[krbdev.mit.edu #7707] Credential cache API does not support atomic reinitialization

Greg Hudson via RT rt-comment at krbdev.mit.edu
Sun Sep 22 17:27:45 EDT 2013


If a group of processes are using a credential cache for client 
operations which require service tickets, and another process 
reinitializes the cache, there is a brief window of time where the 
former group of processes will fail because the cache is empty.

This failure window occurs because the ccache API does not provide any 
way to  initialize a cache and place credentials in it atomically.  
There is a workaround for FILE ccaches on Unix-like systems where you 
create a ccache in the same directory and rename it into place, but it 
violates the ccache abstraction barrier.

Here are several candidate solutions along with reasons why some of them 
might not work:

1. Provide a krb5_cc_init_with_cred() which is defined to atomically 
reinitialize the ccache and place one specified credential in it, 
presumably a TGT.  This would be easy for a caller to use, but would 
still leave open a window where the TGT is present but config entries 
(such as "FAST is available") are not.  So it's not a complete solution.
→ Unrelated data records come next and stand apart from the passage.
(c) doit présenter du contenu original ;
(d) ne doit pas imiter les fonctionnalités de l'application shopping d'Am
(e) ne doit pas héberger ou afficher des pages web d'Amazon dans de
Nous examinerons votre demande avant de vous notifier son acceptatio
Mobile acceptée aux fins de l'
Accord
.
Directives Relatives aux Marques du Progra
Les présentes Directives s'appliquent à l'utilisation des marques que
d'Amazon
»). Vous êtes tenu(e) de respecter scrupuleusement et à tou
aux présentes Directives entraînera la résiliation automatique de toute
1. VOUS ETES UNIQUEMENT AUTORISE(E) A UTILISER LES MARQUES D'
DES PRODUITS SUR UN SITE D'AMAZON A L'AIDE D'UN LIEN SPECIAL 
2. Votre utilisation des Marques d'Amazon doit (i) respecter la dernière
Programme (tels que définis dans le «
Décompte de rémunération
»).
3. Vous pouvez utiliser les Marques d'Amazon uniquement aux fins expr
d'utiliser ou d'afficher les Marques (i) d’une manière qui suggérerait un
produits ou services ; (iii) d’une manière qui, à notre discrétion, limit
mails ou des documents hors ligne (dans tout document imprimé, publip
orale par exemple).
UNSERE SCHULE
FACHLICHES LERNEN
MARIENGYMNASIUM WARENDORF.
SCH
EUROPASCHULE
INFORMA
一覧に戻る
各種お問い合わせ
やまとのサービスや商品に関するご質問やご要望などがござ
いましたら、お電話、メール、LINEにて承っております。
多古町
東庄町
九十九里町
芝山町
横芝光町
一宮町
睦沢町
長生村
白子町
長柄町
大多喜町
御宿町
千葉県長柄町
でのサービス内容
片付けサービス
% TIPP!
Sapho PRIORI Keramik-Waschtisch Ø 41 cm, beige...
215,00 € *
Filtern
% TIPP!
2. Define krb5_cc_lock() and krb5_cc_unlock() to lock the ccache across 
processes (currently it just locks a mutex in the handle for most 
types), and provide an API to initialize a ccache with the lock held.  
This might be difficult to implement for some ccache types, such as 
KEYRING.

3. Provide a way for krb5_cc_new_unique() to make a ccache within the 
same atomic-replacement domain as an existing ccache, perhaps via the 
currently-unused hint parameter, and then make krb5_cc_move() try to use 
atomic replacement when possible.

4. Define krb5_cc_move() to be atomic in all cases (or perhaps only when 
the source ccache type is MEMORY, although it shouldn't really matter), 
whether the implementation uses locks or atomic replacement.

There are some related credential cache concurrency issues, such as the 
behavior of iteration and the IAKERB state machine across cache 
reinitialization.  Those are separate issues; this ticket is only about 
supporting atomic reinitialization in the API.